HOW TO COMPLETE THIS TASK:
Lines from the first one down to the one containing "framed print: present [1016,156,1159,304]" in the data below are the only ones needed; please return them exactly, both ends included.

[[ STORED DATA, beginning ]]

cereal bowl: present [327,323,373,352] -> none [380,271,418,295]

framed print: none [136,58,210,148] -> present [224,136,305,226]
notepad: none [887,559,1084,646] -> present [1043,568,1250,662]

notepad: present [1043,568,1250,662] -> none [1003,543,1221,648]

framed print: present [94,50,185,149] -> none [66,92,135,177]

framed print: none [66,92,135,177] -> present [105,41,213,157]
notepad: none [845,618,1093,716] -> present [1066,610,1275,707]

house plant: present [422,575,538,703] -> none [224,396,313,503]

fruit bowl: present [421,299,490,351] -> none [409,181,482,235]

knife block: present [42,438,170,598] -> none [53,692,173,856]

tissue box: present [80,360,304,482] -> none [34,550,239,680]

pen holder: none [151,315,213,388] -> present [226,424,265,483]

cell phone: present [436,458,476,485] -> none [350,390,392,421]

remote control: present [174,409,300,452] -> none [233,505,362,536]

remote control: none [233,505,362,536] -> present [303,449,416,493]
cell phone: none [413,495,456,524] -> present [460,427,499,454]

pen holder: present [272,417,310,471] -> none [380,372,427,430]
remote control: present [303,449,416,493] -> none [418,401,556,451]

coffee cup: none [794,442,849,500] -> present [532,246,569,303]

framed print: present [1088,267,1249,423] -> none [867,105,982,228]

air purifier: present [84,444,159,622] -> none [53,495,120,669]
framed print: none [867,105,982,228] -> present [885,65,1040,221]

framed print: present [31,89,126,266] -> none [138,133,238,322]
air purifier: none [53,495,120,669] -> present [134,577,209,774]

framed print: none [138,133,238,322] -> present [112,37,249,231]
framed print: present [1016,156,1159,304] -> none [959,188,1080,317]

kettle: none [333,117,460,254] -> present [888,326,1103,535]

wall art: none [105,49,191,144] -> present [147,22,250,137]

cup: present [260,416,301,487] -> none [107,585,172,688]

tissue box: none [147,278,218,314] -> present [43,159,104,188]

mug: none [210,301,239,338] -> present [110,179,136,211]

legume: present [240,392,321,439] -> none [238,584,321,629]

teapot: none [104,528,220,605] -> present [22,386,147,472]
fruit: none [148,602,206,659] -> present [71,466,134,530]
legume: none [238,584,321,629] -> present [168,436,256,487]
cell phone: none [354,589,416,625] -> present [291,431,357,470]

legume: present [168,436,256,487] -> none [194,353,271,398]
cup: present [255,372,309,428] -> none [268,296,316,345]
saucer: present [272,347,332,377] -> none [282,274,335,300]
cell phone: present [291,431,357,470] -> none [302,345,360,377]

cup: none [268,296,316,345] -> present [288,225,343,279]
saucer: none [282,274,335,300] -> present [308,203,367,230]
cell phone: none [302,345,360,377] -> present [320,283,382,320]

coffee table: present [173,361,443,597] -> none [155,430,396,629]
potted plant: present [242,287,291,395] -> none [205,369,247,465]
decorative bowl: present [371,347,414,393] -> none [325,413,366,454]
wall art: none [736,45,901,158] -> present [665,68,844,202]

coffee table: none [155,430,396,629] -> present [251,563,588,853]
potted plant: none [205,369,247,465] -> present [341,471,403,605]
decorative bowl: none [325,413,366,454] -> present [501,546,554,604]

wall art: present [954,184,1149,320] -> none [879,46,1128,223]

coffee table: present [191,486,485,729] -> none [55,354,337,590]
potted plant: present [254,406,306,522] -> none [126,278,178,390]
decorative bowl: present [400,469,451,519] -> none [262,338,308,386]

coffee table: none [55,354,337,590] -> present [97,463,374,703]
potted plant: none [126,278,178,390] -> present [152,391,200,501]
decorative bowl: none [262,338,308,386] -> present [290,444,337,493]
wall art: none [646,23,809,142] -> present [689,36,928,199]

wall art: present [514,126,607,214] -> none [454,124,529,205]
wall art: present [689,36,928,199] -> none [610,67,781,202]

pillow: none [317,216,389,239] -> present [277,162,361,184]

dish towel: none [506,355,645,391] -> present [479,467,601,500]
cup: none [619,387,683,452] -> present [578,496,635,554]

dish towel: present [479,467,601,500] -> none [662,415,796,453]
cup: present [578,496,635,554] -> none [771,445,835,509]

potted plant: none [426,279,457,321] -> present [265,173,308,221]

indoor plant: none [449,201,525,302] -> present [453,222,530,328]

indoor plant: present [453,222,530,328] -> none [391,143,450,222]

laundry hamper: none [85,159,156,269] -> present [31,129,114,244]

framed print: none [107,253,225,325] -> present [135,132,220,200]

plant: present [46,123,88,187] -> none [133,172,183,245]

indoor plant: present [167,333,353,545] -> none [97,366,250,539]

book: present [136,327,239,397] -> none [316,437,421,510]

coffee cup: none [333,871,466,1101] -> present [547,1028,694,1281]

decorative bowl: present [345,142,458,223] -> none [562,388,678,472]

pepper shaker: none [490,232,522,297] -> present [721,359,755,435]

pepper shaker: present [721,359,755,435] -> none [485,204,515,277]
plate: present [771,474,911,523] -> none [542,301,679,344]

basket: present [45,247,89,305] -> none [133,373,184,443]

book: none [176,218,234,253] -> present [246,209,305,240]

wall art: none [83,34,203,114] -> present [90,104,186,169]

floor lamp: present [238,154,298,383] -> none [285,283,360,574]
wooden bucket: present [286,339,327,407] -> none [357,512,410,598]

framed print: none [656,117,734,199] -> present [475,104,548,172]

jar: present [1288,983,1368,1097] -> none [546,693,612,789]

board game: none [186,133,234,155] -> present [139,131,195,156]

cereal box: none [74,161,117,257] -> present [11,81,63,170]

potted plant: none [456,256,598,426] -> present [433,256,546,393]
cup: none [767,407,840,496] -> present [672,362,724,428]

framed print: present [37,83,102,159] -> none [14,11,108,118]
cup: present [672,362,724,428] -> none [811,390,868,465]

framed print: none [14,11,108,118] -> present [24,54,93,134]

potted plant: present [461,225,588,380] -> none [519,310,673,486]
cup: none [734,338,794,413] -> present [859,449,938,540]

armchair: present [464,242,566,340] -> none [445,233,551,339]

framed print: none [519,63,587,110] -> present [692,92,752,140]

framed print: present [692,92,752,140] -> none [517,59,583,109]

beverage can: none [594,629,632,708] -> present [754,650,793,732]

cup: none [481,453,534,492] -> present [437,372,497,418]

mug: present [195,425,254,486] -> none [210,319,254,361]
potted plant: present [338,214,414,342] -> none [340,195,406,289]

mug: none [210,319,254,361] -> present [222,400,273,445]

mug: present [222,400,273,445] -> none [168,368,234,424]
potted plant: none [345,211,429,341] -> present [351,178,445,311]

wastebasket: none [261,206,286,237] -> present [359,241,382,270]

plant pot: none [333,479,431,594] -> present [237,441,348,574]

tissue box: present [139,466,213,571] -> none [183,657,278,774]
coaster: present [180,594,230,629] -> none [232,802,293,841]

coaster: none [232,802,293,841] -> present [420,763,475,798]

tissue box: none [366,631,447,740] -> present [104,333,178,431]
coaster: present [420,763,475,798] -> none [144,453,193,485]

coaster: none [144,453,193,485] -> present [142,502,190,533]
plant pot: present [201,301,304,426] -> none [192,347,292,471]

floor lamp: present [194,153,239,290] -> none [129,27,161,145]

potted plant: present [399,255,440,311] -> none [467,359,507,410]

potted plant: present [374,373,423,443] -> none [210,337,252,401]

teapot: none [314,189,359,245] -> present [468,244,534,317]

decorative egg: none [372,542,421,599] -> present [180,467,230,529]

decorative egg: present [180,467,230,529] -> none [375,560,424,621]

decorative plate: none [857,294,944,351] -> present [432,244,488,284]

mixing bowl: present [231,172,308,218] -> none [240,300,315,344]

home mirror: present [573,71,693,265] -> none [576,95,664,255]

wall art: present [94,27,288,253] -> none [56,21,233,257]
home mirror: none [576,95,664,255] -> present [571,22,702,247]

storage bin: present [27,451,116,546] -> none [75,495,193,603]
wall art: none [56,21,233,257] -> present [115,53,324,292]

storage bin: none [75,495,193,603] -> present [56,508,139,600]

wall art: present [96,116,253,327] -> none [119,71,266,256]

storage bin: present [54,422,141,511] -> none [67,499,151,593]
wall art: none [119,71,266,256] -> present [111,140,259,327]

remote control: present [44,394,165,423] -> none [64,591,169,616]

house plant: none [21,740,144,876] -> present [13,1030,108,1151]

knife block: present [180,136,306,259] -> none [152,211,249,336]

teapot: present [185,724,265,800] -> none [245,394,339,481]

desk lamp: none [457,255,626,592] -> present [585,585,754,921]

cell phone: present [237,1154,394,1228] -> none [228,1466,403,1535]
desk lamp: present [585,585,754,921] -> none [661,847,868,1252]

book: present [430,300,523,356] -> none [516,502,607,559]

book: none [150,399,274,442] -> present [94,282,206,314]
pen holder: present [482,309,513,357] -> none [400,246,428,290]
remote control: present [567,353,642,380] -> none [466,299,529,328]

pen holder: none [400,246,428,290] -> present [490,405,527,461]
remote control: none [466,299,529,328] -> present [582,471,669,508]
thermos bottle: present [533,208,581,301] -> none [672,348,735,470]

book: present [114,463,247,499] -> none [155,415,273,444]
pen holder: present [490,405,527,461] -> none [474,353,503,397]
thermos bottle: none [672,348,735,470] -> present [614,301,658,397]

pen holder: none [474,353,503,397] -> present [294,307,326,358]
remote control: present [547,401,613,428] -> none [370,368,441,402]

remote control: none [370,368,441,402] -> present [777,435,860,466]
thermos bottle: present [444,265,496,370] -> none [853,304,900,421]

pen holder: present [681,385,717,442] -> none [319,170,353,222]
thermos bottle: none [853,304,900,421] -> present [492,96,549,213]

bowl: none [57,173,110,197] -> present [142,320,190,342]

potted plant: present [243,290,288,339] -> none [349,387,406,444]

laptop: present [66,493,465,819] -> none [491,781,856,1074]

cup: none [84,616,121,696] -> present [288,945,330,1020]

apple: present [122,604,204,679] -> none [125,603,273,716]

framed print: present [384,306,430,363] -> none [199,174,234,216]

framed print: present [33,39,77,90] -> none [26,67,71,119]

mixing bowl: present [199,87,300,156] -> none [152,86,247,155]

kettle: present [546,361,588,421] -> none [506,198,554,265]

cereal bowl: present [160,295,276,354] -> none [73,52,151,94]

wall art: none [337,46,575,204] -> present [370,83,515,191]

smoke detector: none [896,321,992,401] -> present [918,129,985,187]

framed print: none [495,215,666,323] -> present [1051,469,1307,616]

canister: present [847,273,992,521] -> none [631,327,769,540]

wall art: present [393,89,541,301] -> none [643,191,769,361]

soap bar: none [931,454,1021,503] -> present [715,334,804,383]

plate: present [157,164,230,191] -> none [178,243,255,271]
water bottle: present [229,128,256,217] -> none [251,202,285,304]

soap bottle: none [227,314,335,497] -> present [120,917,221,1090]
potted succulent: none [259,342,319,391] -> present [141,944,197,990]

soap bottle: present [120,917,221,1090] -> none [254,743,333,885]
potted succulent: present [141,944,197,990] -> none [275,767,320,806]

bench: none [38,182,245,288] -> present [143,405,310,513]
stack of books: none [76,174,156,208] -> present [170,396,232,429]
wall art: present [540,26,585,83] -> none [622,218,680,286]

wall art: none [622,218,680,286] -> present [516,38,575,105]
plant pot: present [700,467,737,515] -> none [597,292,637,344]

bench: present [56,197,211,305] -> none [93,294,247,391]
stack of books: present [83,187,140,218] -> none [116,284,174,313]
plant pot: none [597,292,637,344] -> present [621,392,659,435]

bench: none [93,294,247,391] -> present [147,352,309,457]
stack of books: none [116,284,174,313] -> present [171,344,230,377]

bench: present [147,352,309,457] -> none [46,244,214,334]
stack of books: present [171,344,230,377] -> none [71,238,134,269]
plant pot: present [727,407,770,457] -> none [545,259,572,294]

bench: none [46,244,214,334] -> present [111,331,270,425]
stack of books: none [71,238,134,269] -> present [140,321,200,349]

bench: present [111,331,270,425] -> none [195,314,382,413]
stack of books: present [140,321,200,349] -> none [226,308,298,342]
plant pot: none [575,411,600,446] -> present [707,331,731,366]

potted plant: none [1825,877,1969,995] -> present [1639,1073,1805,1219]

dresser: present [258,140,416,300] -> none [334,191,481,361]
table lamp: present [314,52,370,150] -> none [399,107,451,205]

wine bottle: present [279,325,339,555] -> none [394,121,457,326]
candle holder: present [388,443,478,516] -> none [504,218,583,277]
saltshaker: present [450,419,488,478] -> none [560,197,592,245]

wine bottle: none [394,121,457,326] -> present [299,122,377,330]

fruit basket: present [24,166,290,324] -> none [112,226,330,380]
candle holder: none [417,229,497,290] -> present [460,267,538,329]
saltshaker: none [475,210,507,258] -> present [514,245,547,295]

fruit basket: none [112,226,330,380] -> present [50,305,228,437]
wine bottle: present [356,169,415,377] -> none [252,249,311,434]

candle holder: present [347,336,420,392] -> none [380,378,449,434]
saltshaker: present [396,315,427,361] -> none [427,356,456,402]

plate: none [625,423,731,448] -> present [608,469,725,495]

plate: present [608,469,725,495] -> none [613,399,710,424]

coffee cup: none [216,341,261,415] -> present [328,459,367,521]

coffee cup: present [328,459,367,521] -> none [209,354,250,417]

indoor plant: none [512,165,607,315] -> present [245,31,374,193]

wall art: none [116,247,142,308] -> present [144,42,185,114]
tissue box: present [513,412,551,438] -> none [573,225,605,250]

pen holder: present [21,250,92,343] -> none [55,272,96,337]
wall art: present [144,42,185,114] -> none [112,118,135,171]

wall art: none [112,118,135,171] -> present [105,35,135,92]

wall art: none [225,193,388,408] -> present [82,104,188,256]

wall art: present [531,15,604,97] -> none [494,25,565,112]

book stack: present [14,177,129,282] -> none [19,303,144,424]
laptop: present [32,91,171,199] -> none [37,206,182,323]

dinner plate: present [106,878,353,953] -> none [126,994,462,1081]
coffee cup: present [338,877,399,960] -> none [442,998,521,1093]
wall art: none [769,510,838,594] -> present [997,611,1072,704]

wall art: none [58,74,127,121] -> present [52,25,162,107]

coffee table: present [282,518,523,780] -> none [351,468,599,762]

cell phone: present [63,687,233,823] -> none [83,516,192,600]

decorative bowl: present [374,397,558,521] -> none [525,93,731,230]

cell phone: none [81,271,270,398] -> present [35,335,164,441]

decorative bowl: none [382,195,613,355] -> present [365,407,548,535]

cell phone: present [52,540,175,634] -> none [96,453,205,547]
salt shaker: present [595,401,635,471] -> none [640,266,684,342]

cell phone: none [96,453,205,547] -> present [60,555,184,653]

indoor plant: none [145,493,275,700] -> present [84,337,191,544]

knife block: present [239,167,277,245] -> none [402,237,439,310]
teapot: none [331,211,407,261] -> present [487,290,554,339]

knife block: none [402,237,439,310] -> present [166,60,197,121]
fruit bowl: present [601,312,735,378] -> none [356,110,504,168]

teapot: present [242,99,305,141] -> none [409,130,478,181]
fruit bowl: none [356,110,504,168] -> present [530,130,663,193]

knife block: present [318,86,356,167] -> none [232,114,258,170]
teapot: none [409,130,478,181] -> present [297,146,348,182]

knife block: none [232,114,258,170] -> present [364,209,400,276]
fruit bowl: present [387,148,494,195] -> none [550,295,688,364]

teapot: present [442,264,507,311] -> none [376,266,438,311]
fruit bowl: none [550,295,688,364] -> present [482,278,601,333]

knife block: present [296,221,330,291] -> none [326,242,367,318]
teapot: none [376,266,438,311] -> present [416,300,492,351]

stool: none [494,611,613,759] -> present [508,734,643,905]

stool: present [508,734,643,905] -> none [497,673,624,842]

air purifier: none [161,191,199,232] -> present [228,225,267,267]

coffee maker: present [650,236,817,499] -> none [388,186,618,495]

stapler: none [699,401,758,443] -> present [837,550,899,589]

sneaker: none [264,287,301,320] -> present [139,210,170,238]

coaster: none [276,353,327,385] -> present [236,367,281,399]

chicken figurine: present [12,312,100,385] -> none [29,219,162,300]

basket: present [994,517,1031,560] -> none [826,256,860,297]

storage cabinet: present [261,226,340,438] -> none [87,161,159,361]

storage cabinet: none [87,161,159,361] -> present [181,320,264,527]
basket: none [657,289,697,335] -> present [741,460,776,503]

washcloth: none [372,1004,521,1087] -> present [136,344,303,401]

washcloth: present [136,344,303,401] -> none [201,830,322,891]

[[ STORED DATA, end ]]

SOLUTION TO THIS TASK:
cereal bowl: present [327,323,373,352] -> none [380,271,418,295]

framed print: none [136,58,210,148] -> present [224,136,305,226]
notepad: none [887,559,1084,646] -> present [1043,568,1250,662]

notepad: present [1043,568,1250,662] -> none [1003,543,1221,648]

framed print: present [94,50,185,149] -> none [66,92,135,177]

framed print: none [66,92,135,177] -> present [105,41,213,157]
notepad: none [845,618,1093,716] -> present [1066,610,1275,707]

house plant: present [422,575,538,703] -> none [224,396,313,503]

fruit bowl: present [421,299,490,351] -> none [409,181,482,235]

knife block: present [42,438,170,598] -> none [53,692,173,856]

tissue box: present [80,360,304,482] -> none [34,550,239,680]

pen holder: none [151,315,213,388] -> present [226,424,265,483]

cell phone: present [436,458,476,485] -> none [350,390,392,421]

remote control: present [174,409,300,452] -> none [233,505,362,536]

remote control: none [233,505,362,536] -> present [303,449,416,493]
cell phone: none [413,495,456,524] -> present [460,427,499,454]

pen holder: present [272,417,310,471] -> none [380,372,427,430]
remote control: present [303,449,416,493] -> none [418,401,556,451]

coffee cup: none [794,442,849,500] -> present [532,246,569,303]

framed print: present [1088,267,1249,423] -> none [867,105,982,228]

air purifier: present [84,444,159,622] -> none [53,495,120,669]
framed print: none [867,105,982,228] -> present [885,65,1040,221]

framed print: present [31,89,126,266] -> none [138,133,238,322]
air purifier: none [53,495,120,669] -> present [134,577,209,774]

framed print: none [138,133,238,322] -> present [112,37,249,231]
framed print: present [1016,156,1159,304] -> none [959,188,1080,317]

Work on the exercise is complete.